Making wreaths, ornaments and jewelry out of hair, says Olfe, was hugely popular. She holds up a large shadow box, lent by the East Tennessee Historical Society, featuring an elaborate wreath and photograph of the living person. “She collected her hair and had this made. She wasn’t necessarily dead when this was made; she wanted to make sure that her loved ones would have a memorial of her. The how-to would have been published in a ladies’ magazine.”

Also on display for Olfe’s “show and tell” will be Victorian postmortem photography, in which the recently deceased person is photographed with other family members and made to look lifelike. Modern-day viewers find these photos unsettling, but Olfe says that the Victorians were very different from us.

“This was probably the only photo the family had of all the children,” says Stacey Olfe, an expert on Victorian postmortem photography who’ll lead tours for “Gone To Rest: Funeral Customs Through History” at Blount Mansion. The little girl on the left was no longer living at the time this photo was made. “They didn’t think about death the same way we do,” says Olfe.
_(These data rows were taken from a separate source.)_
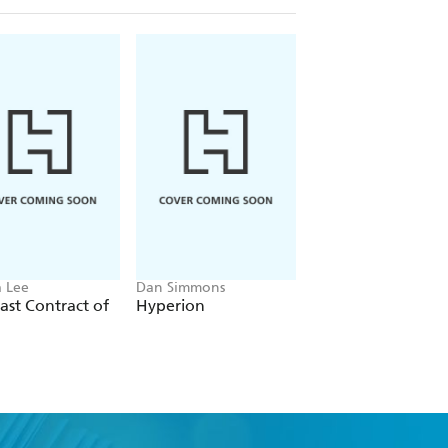
 Lee
Dan Simmons
Christopher Ruocchi
ast Contract of
Hyperion
Empire of Silence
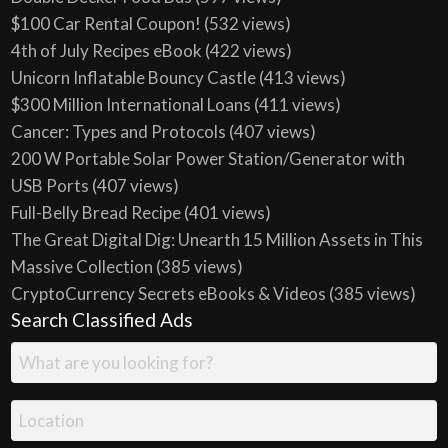
$100 Car Rental Coupon!
(532 views)
4th of July Recipes eBook
(422 views)
Unicorn Inflatable Bouncy Castle
(413 views)
$300 Million International Loans
(411 views)
Cancer: Types and Protocols
(407 views)
200 W Portable Solar Power Station/Generator with
USB Ports
(407 views)
Full-Belly Bread Recipe
(401 views)
The Great Digital Dig: Unearth 15 Million Assets in This
Massive Collection
(385 views)
CryptoCurrency Secrets eBooks & Videos
(385 views)
Search Classified Ads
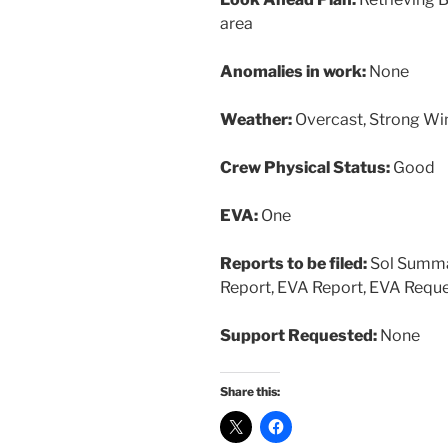
area
Anomalies in work:
None
Weather:
Overcast, Strong Wi
Crew Physical Status:
Good
EVA:
One
Reports to be filed:
Sol Summar
Report, EVA Report, EVA Reque
Support Requested:
None
Share this:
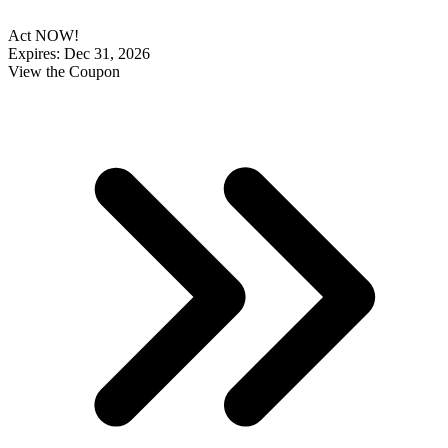
Act NOW!
Expires: Dec 31, 2026
View the Coupon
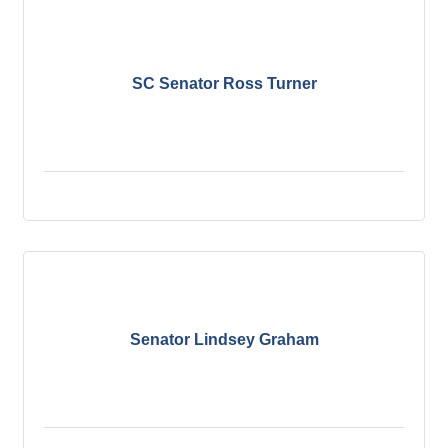
SC Senator Ross Turner
Senator Lindsey Graham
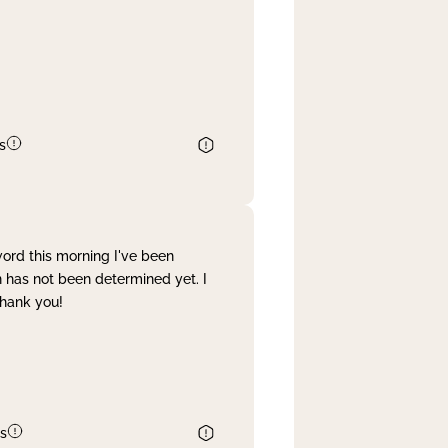
s
word this morning I've been
 has not been determined yet. I
Thank you!
s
Oct. 15, 2020.

“They didn’t think about death the same way that we do,” she says. “They were very close to it.” With photography in its infancy, and photographers scarce and pricey, “you wouldn’t necessarily get a photo during life. But in order to remember your loved one you wanted to make sure to get a photo of them in death.”

“Gone To Rest” happens 8-9:30 p.m. Thursday, Oct. 29 and Friday, Oct. 30, and 8-10 p.m. Saturday, Oct. 31 at the Blount Mansion National Historic Site, 200 W. Hill Avenue. Tours begin every half hour. Crowd size is limited and reservations are required.